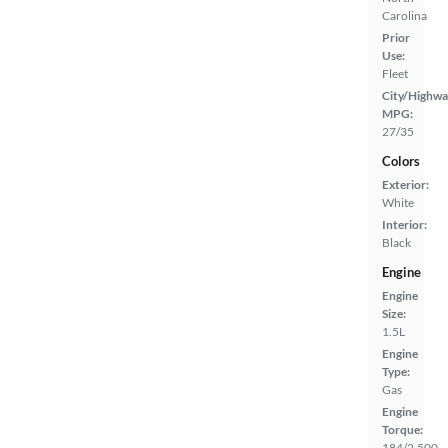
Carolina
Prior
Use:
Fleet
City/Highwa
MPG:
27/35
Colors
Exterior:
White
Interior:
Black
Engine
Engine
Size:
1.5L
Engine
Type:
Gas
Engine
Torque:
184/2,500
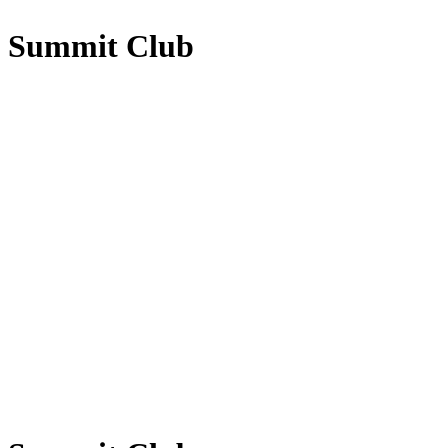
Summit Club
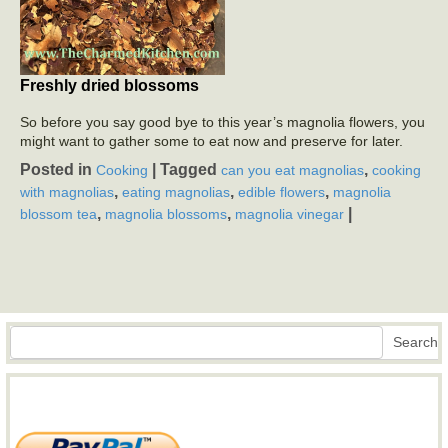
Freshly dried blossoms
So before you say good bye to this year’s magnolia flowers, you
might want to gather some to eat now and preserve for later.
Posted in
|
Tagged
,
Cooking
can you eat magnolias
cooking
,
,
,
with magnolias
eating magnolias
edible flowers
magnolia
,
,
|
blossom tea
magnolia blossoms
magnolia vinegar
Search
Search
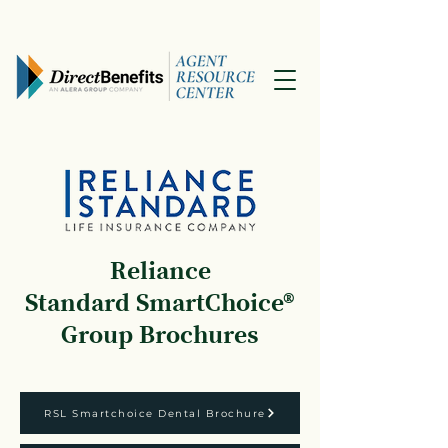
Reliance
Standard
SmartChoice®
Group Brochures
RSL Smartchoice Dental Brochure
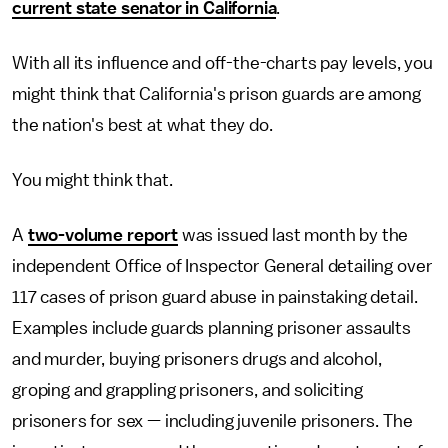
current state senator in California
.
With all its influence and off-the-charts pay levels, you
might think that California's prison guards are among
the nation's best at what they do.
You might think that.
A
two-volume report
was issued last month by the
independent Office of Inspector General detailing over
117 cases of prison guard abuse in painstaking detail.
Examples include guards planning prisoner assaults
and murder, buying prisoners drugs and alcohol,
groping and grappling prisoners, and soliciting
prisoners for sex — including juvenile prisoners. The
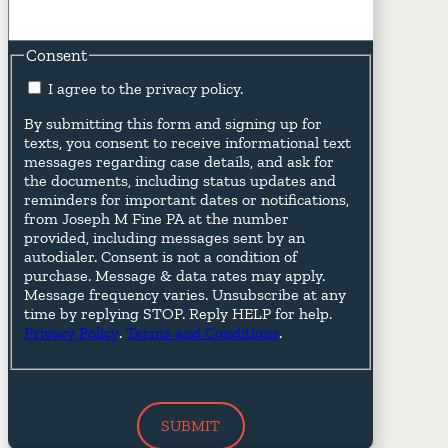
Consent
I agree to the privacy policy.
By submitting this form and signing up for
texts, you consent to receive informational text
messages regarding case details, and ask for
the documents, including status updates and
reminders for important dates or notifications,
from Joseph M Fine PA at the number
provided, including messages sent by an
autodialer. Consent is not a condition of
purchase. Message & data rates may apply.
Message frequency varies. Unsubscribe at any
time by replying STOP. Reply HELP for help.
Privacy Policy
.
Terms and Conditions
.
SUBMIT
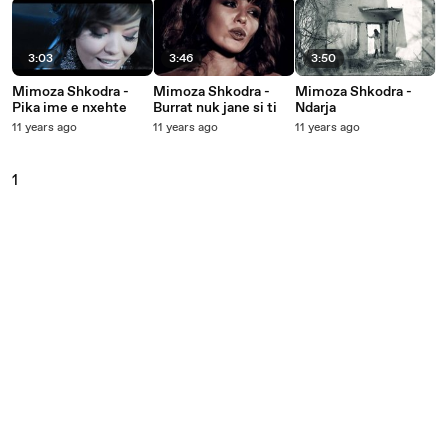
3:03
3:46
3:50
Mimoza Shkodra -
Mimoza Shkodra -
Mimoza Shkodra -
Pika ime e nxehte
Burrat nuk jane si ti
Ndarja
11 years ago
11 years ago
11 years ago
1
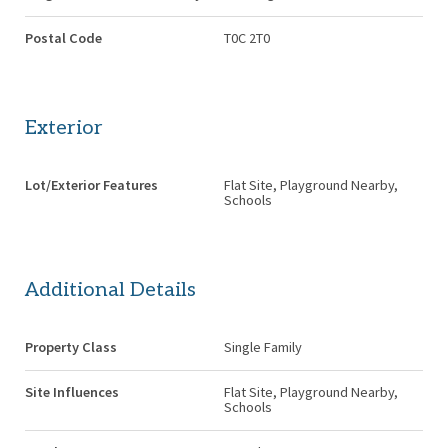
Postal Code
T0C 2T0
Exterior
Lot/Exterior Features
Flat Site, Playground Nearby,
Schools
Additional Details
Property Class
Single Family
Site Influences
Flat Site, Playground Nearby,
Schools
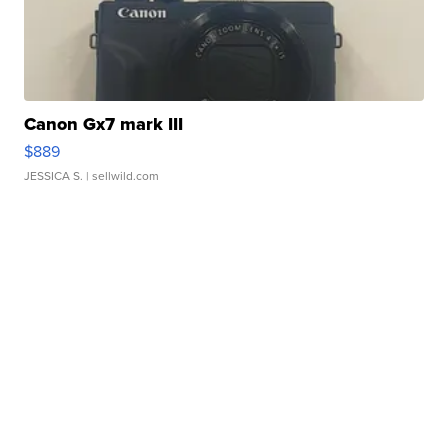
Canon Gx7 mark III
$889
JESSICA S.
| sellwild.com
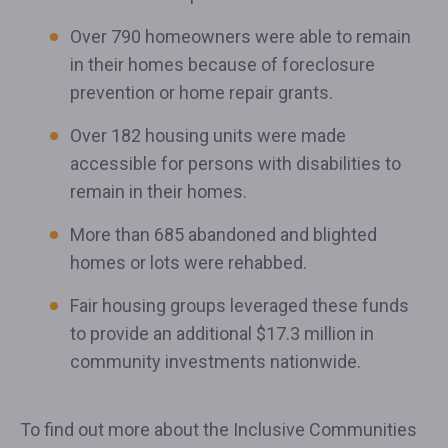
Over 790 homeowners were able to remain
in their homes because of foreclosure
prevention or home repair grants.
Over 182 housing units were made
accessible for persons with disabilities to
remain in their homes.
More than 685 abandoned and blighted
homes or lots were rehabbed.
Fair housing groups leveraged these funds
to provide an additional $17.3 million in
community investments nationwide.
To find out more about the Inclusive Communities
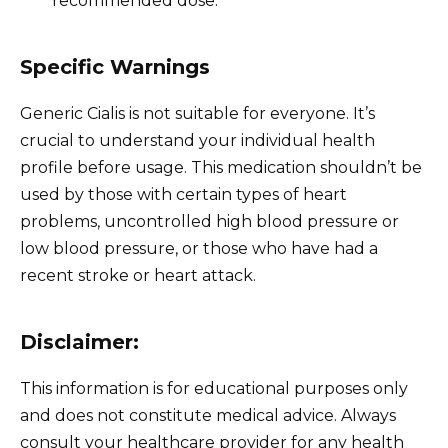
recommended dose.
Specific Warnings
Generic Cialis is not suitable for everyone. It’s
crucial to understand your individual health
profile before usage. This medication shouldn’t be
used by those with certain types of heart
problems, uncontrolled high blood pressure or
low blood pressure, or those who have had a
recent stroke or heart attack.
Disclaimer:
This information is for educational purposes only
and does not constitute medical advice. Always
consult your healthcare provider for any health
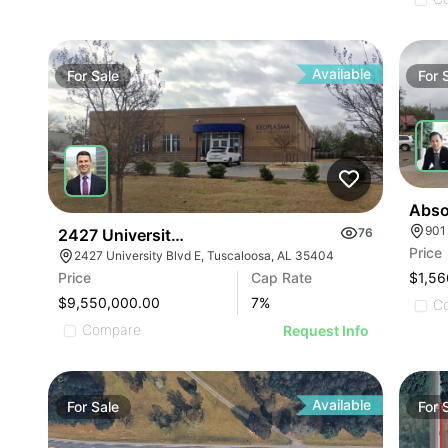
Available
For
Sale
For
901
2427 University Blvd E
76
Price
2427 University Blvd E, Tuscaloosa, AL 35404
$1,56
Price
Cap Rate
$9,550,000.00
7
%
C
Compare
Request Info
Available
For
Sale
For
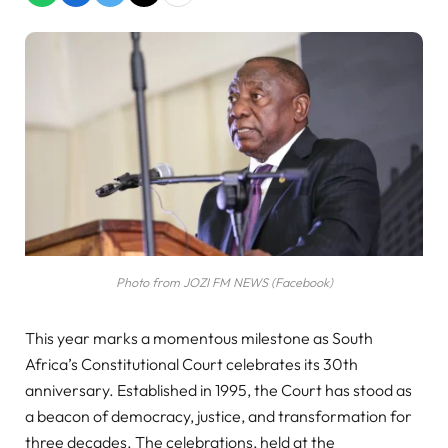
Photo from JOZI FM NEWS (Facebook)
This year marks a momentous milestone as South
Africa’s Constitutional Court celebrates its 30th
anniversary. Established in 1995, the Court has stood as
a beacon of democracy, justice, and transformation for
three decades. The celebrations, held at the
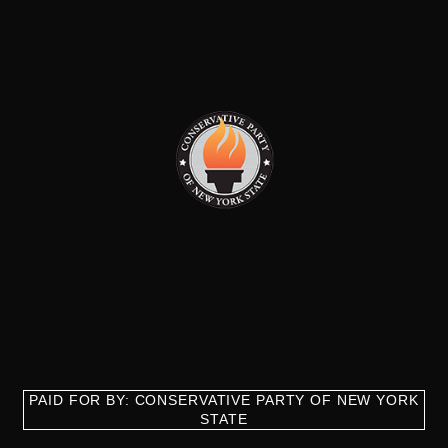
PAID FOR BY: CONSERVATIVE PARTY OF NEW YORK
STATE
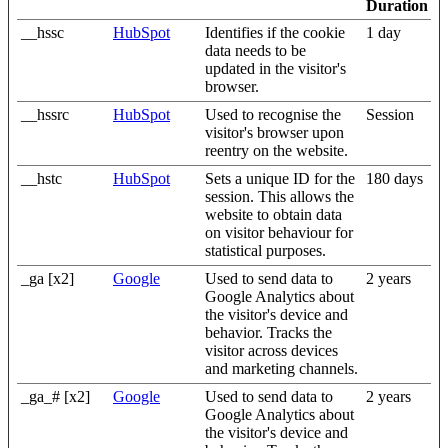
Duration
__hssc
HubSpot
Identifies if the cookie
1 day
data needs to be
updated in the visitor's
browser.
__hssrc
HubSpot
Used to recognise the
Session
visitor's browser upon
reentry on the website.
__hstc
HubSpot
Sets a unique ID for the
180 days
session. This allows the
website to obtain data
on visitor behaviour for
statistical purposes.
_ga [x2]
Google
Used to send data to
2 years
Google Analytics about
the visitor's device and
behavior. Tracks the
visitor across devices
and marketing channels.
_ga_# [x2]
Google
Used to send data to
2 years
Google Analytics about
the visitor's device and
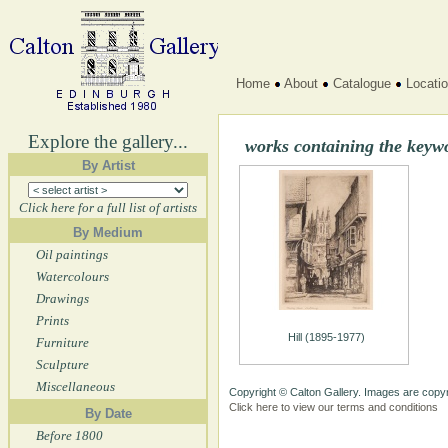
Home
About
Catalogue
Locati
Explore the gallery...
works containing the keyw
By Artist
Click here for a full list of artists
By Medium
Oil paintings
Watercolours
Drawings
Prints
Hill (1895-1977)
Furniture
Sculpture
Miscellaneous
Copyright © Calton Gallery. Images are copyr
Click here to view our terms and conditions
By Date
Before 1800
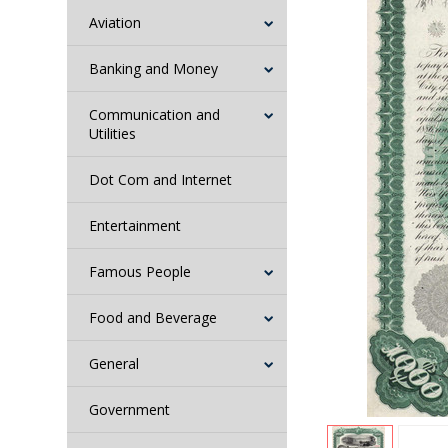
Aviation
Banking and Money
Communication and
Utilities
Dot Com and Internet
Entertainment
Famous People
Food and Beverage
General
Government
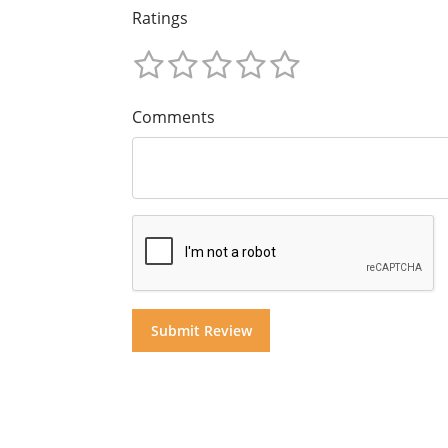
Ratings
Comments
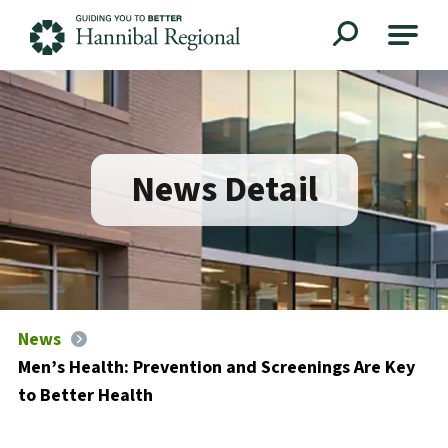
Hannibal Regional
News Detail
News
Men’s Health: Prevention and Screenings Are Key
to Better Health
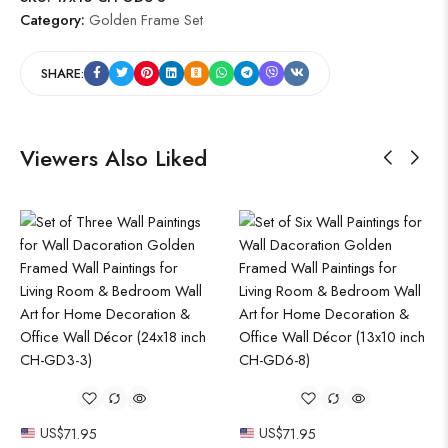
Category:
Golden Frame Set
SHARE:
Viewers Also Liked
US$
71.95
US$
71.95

● ● ● ●

What lines in the material mention "including"? Copy every one of them.

[RESULT OF THE EXERCISE]
prisoners for sex — including juvenile prisoners. The
the documents, including status updates and
provided, including messages sent by an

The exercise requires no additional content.